Tra questi, Ousmane Kone, originario della Costa d’Avorio, con moglie e tre figli di 2,4 e 12 anni, che hanno giocato senza sosta nel giardino della scuola. Oltre a tre studenti di origini marocchine – di cui due universitari – che hanno trasformato una parte del centro in aula studio. Anche a Terranegra, gli anziani sono arrivati con mezzi del Comune, dell’Auser o propri. I volontari sono stati una quindicina, tra Agesci, Protezione civile Ana del Basso veronese, Croce Rossa, Anget e penne nere. Presenti anche un’assistente sanitaria, vigili e associazione nazionale carabinieri.

«SIAMO STATI FORTUNATI», rivela una volontaria, «perché il Comune ha fornito immediatamente tutto il necessario che qualche anziano ha richiesto in più: dalle carrozzine alle brande. E nessun ospite si è lamentato». Mentre un gruppetto si è organizzato per giocare a carte, altri hanno cercato di far passare il tempo chiacchierando, leggendo e passeggiando in giardino. Al centro, è arrivata perfino la televisione che nel giro di pochi minuti ha catalizzato l’attenzione di un bel gruppo di anziani.

Come accaduto al punto di accoglienza di San Pietro, anche a Terranegra, insieme all’assessore alla Protezione civile Claudio Marconi, hanno fatto visita tre rappresentanti dell’Unione nazionale laureati esperti in protezione civile: un Dipartimento presente a livello nazionale che forma appunto dei professionisti delle attività di emergenza. «Ci siamo proposti noi al Comune di Legnago», spiegano, «perché eravamo interessati a svolgere il ruolo di osservatori. Bisogna ammettere che la macchina organizzativa ha funzionato davvero bene».

Anche qui gli anziani presenti - rifocillati da acqua, te caldo e il pranzo portato puntualissimo dalla Cir Food - non hanno dimostrato alcuna preoccupazione per il «bomba day».

«Ormai siamo abituati», rivela l’82enne Osvaldo Belluzzo, accanto alla moglie Maria José Penzo, di un anno più giovane, «questa è la terza volta che siamo sfollati per il disinnesco di qualche bomba.
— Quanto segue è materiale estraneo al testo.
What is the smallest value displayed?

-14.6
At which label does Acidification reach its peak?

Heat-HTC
E chissà quante altre ce ne sono di ordigni inesplosi. Io avevo solo sette anni quando ho visto Legnago bombardata. Ricordo che quella che scendeva dagli aerei era un’autentica pioggia di bombe».
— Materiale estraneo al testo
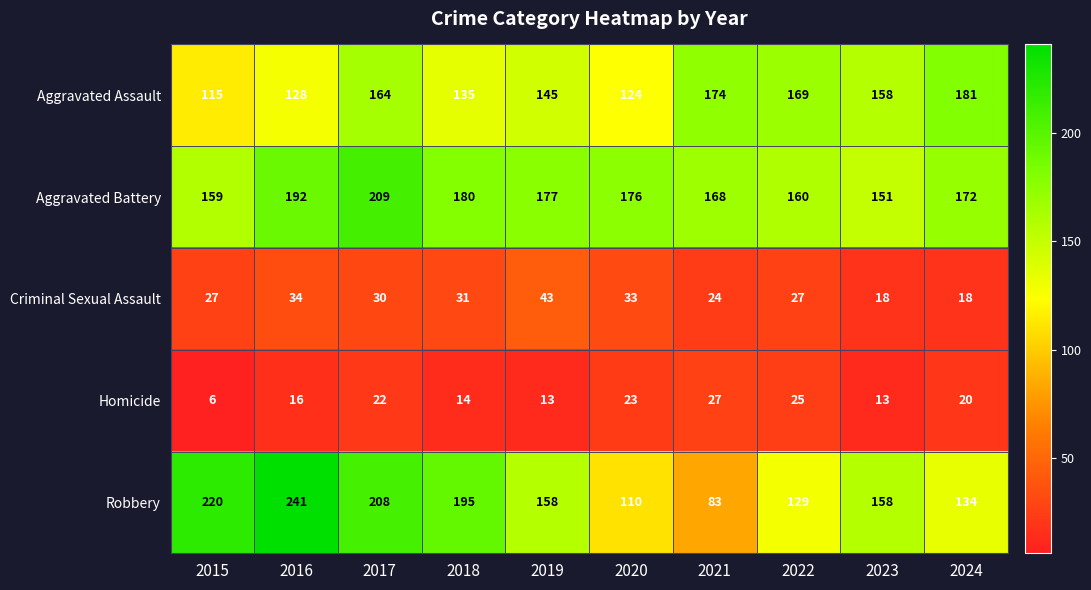

Which category has the lowest value in the Aggravated Battery series?

2023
«Abitavo con i miei genitori e i fratelli a soli 200 metri dal ponte della ferrovia», ricorda Anna Zambrini, 87 anni. «Non si può nemmeno immaginare ora la paura che avevamo noi ragazzi quando sentivamo i bombardieri arrivare. Ce l’ho ancora davanti agli occhi la parte centrale del ponte: era stata completamente sventrata da quegli ordigni». E.P.